Humanitarian gesture

 

The coronavirus pandemic has affected the entire humanity and it has generated an equally compassionate response from the whole international community. There are, however, some ‘legally sane’ politicians who even now are blaming their adversaries for the pandemic on ‘flimsy’ grounds. They are being treated as ‘legally sane’, but they are not so considered by people, except for those who are benefiting from their toxic mentality. Politics is considered a noble profession practised in the service of humanity. The stray breed of politicians, however, is like the proverbial leopard that can never change its spots.
It is in keeping with the real spirit of the profession of politics that through the consistent efforts of the government of Pakistan and the cooperation of the UAE government that 1,200 Pakistani prisoners have been released from UAE prisons after the outbreak of the coronavirus pandemic. Now only 121 prisoners remain in Abu Dhabi jails, the Special Assistant to the Prime Minister on Overseas Pakistanis and Human Resource Development, Zulfikar Bukhari, informed recently. He also said an Emirati Businessman, Suhail Galadri, has committed Rs10 million to help with the repatriation of Pakistanis stranded in the UAE. The businessman, the co-chairman of the Galadri Brothers, made the commitment at a meeting with Zulfi Bukhari in the UAE. Since the onset of the coronavirus, around 36,000 Pakistanis working in the UAE have been laid off and are returning home.

Supplied information =
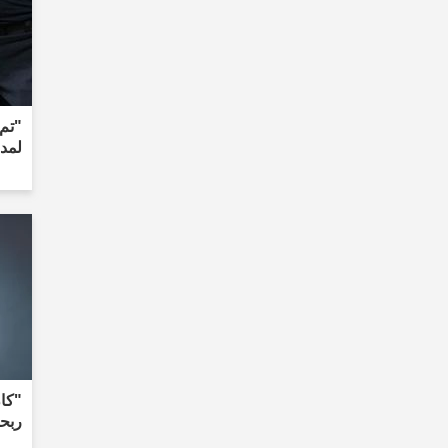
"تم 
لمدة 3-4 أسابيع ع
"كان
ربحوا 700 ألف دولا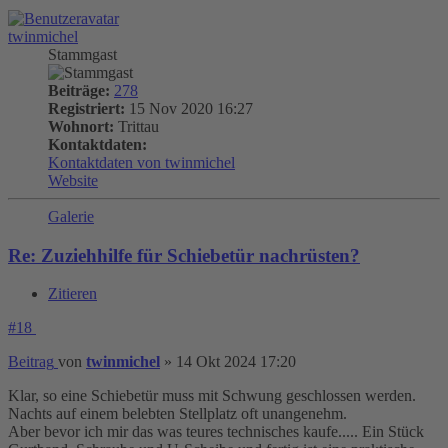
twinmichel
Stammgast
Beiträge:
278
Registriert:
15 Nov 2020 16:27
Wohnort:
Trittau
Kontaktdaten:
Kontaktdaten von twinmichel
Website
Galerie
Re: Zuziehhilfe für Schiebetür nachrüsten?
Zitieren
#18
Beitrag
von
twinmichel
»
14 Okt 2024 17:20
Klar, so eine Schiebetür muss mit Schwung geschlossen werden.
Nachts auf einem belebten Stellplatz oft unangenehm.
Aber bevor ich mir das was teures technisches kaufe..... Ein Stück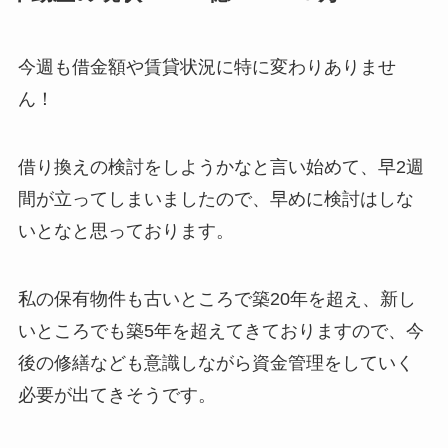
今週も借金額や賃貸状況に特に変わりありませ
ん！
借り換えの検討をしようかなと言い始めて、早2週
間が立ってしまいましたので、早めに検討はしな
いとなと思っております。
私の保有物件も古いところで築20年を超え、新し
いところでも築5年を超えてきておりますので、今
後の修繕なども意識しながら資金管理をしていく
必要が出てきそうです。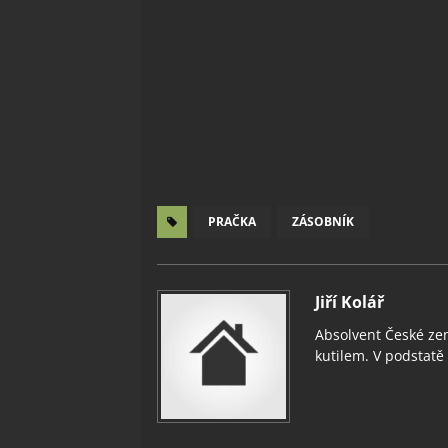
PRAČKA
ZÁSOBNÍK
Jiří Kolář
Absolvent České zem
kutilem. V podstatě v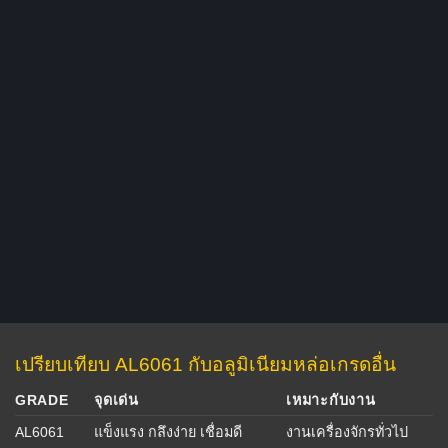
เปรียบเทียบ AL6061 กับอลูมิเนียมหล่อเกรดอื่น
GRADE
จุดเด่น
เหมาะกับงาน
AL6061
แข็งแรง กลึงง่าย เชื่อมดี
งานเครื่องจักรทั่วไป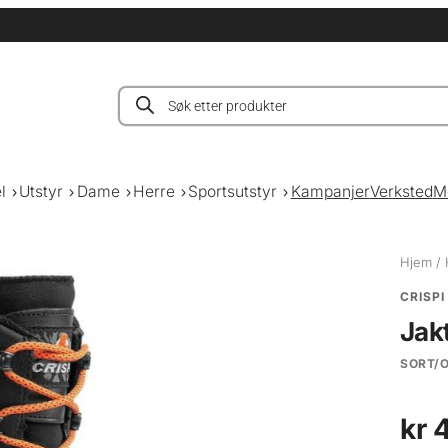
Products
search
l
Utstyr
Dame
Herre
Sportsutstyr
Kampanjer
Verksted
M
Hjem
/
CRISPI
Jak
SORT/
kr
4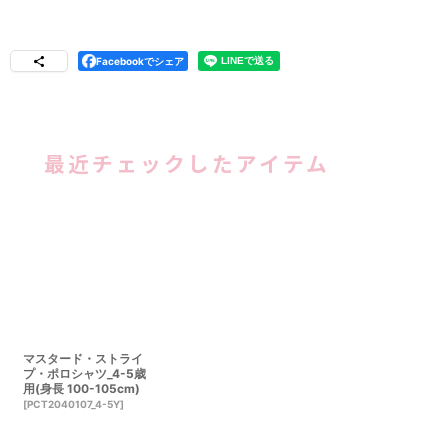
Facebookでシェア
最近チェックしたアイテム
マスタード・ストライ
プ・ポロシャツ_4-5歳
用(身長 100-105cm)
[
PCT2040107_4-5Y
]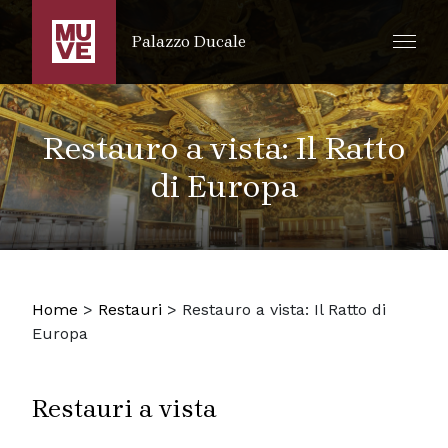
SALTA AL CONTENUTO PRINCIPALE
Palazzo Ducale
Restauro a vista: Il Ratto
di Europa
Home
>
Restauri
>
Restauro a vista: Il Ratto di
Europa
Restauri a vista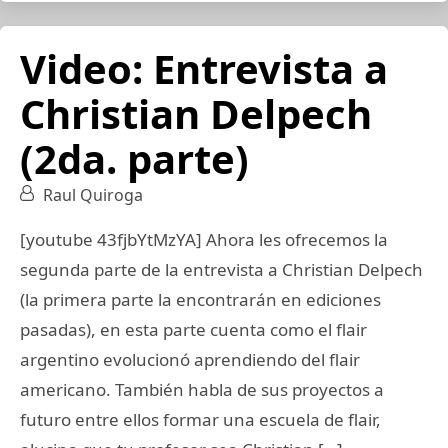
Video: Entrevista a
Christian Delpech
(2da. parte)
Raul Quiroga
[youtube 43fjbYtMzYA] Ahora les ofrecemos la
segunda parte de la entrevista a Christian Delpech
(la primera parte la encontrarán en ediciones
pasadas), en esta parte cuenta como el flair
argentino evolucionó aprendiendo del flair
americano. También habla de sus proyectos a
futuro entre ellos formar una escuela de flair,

Exercise requirements =
Using the text about the humanitarian gesture, answer each question.
(a) Which profession does the text call noble and practised in the service of humanity?
(b) How many prisoners remain in Abu Dhabi jails?
(c) How much has Suhail Galadri committed to help repatriate Pakistanis stranded in the UAE?
Rely only on the text about the humanitarian gesture for your answers.

Solution =
(a) Politics.
(b) 121.
(c) Rs10 million.